Hace tiempo, dediqué un relato a #haciendasomostodos, explicando que es más difícil rellenar los modelos de impuestos para presentarlos en la agencia tributaria que sacarse un doctorado para trabajar en la NASA.

Sigo pensando lo mismo.

Aunque han tenido la amabilidad de actualizar y «modernizar» la web de la hacienda pública, lo mismo que han hecho con la de las SS, igualmente se me antoja pensar que es bastante complejo rellenar cualquier modelo, al menos, de forma particular, como es mi caso. Es decir, sin contratar a una gestoría.

Creo que está hecho para que te dejes alguna cosa y así, ellos, poder calzarte con cualquier excusa.

Ya me lo hicieron este año porque resulta que debía presentar dos modelos que, en mi vida, se me habría ocurrido rellenar. ¡¡¡Ah!!! Y además, con multa incluida.

A falta de un día para acabar el año natural, el año fiscal y el segundo año tan raro que hemos vivido, lo denomines como quieras, aún no me han devuelto la renta del 2020, que se presentó en junio.

Diría que han tenido el suficiente tiempo como para estudiar la renta, pero deben estar ocupados calzando a otras víctimas como yo y no les da la vida.

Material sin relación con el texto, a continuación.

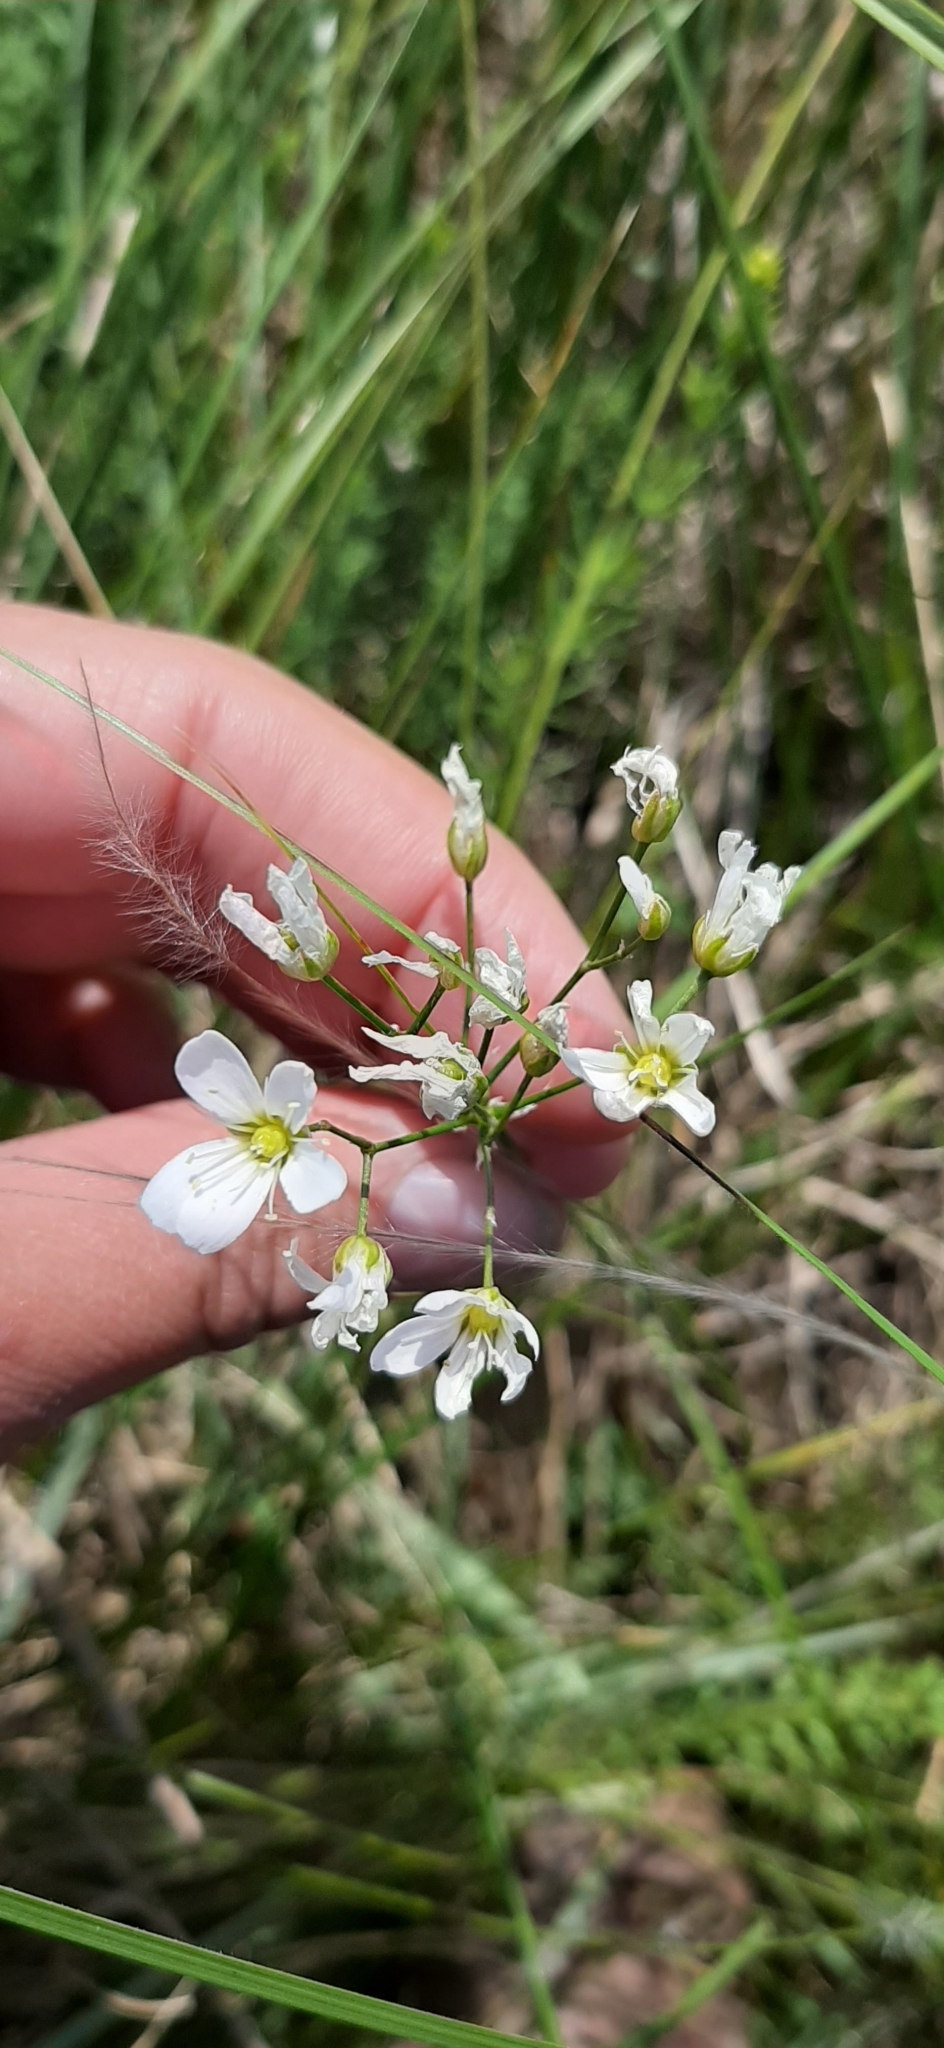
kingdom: Plantae
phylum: Tracheophyta
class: Magnoliopsida
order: Caryophyllales
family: Caryophyllaceae
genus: Eremogone
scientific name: Eremogone saxatilis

Tengo cierta curiosidad por saber con qué martingala me sorprenderán este año fiscal, al no estar operativo al cien por cien, los doce meses.

Este año, estuve dado de alta de enero a agosto, lo que quiere decir que el último trimestre del 2021, no he generado ningún dato como para entregar alguno de los modelos que piden.

Como que soy muy mal pensado con esta maquinaria que lo arrasa todo, igual, un día de estos, recibo el típico correo electrónico con el encabezado:
La Agencia Tributaria ha emitido una notificación dirigida al NIF XXX39X3XX.

Ja hi som… Por diooossss…

La semana del tres de enero me miraré con calma qué modelos he de presentar. Cruzaré los dedos. Me tomaré un relajante muscular y me dedicaré a enviar con el certificado médico, digo digital, los modelos que tengo apuntados en una cuartilla.

Pero os aseguro, por Snoopy (que es mi mascota favorita), que me dejaré algún modelo y la sombra de la justicia recaerá sobre mi, para chuparme la sangre, como hacen con los más pequeños, en vez de dedicarse a machacar a los que que hacen todas las trampas del mundo para irse de rositas.

Si me da la vida, ya os contaré el desenlace de esta historia.